Record excerpts:

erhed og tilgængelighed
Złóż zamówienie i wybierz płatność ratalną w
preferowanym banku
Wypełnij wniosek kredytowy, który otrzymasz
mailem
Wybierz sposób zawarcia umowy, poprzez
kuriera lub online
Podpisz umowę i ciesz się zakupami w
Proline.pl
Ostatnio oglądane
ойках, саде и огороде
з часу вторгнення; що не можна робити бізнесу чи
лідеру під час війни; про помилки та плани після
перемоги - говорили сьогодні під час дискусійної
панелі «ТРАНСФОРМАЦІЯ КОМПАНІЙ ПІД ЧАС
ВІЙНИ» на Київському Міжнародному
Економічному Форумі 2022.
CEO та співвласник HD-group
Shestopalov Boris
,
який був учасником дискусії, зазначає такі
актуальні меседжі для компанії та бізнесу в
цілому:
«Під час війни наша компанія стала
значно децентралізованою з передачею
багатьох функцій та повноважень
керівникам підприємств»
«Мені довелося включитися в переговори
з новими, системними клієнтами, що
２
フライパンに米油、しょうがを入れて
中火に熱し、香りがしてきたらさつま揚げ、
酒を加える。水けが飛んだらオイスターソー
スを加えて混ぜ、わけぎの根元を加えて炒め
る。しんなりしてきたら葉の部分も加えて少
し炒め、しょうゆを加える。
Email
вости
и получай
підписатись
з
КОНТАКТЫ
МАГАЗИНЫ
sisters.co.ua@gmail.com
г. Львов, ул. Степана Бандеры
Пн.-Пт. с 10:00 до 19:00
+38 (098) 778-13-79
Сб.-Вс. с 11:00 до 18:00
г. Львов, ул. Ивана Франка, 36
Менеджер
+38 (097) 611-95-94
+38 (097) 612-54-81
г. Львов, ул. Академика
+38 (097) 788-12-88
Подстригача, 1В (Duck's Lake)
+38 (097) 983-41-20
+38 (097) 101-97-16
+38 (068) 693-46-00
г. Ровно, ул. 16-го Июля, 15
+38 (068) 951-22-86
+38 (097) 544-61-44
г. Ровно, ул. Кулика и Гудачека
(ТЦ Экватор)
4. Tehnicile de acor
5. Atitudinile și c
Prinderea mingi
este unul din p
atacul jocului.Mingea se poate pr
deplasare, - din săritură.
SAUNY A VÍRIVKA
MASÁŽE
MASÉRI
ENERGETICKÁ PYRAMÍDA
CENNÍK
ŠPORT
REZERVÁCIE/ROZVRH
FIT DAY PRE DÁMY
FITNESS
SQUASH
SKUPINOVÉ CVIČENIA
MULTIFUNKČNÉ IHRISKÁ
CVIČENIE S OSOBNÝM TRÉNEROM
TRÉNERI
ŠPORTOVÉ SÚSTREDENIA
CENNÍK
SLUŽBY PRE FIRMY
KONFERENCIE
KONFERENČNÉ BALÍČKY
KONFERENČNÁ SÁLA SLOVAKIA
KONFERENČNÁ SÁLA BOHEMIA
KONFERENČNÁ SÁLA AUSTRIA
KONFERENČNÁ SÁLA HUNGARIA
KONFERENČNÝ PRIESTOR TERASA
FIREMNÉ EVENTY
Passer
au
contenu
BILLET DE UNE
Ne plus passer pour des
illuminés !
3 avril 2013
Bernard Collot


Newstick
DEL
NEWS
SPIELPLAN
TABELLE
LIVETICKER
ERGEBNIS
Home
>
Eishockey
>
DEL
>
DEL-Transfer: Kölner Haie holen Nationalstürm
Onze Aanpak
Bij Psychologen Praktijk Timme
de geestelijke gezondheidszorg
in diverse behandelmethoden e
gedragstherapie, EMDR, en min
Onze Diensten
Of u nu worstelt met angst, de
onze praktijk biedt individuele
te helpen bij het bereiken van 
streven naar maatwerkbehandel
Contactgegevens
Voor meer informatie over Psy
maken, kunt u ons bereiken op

Instruction:
Transcribe the whole listing with nothing added or left out.

The completed task:
erhed og tilgængelighed
Złóż zamówienie i wybierz płatność ratalną w
preferowanym banku
Wypełnij wniosek kredytowy, który otrzymasz
mailem
Wybierz sposób zawarcia umowy, poprzez
kuriera lub online
Podpisz umowę i ciesz się zakupami w
Proline.pl
Ostatnio oglądane
ойках, саде и огороде
з часу вторгнення; що не можна робити бізнесу чи
лідеру під час війни; про помилки та плани після
перемоги - говорили сьогодні під час дискусійної
панелі «ТРАНСФОРМАЦІЯ КОМПАНІЙ ПІД ЧАС
ВІЙНИ» на Київському Міжнародному
Економічному Форумі 2022.
CEO та співвласник HD-group
Shestopalov Boris
,
який був учасником дискусії, зазначає такі
актуальні меседжі для компанії та бізнесу в
цілому:
«Під час війни наша компанія стала
значно децентралізованою з передачею
багатьох функцій та повноважень
керівникам підприємств»
«Мені довелося включитися в переговори
з новими, системними клієнтами, що
２
フライパンに米油、しょうがを入れて
中火に熱し、香りがしてきたらさつま揚げ、
酒を加える。水けが飛んだらオイスターソー
スを加えて混ぜ、わけぎの根元を加えて炒め
る。しんなりしてきたら葉の部分も加えて少
し炒め、しょうゆを加える。
Email
вости
и получай
підписатись
з
КОНТАКТЫ
МАГАЗИНЫ
sisters.co.ua@gmail.com
г. Львов, ул. Степана Бандеры
Пн.-Пт. с 10:00 до 19:00
+38 (098) 778-13-79
Сб.-Вс. с 11:00 до 18:00
г. Львов, ул. Ивана Франка, 36
Менеджер
+38 (097) 611-95-94
+38 (097) 612-54-81
г. Львов, ул. Академика
+38 (097) 788-12-88
Подстригача, 1В (Duck's Lake)
+38 (097) 983-41-20
+38 (097) 101-97-16
+38 (068) 693-46-00
г. Ровно, ул. 16-го Июля, 15
+38 (068) 951-22-86
+38 (097) 544-61-44
г. Ровно, ул. Кулика и Гудачека
(ТЦ Экватор)
4. Tehnicile de acor
5. Atitudinile și c
Prinderea mingi
este unul din p
atacul jocului.Mingea se poate pr
deplasare, - din săritură.
SAUNY A VÍRIVKA
MASÁŽE
MASÉRI
ENERGETICKÁ PYRAMÍDA
CENNÍK
ŠPORT
REZERVÁCIE/ROZVRH
FIT DAY PRE DÁMY
FITNESS
SQUASH
SKUPINOVÉ CVIČENIA
MULTIFUNKČNÉ IHRISKÁ
CVIČENIE S OSOBNÝM TRÉNEROM
TRÉNERI
ŠPORTOVÉ SÚSTREDENIA
CENNÍK
SLUŽBY PRE FIRMY
KONFERENCIE
KONFERENČNÉ BALÍČKY
KONFERENČNÁ SÁLA SLOVAKIA
KONFERENČNÁ SÁLA BOHEMIA
KONFERENČNÁ SÁLA AUSTRIA
KONFERENČNÁ SÁLA HUNGARIA
KONFERENČNÝ PRIESTOR TERASA
FIREMNÉ EVENTY
Passer
au
contenu
BILLET DE UNE
Ne plus passer pour des
illuminés !
3 avril 2013
Bernard Collot


Newstick
DEL
NEWS
SPIELPLAN
TABELLE
LIVETICKER
ERGEBNIS
Home
>
Eishockey
>
DEL
>
DEL-Transfer: Kölner Haie holen Nationalstürm
Onze Aanpak
Bij Psychologen Praktijk Timme
de geestelijke gezondheidszorg
in diverse behandelmethoden e
gedragstherapie, EMDR, en min
Onze Diensten
Of u nu worstelt met angst, de
onze praktijk biedt individuele
te helpen bij het bereiken van 
streven naar maatwerkbehandel
Contactgegevens
Voor meer informatie over Psy
maken, kunt u ons bereiken op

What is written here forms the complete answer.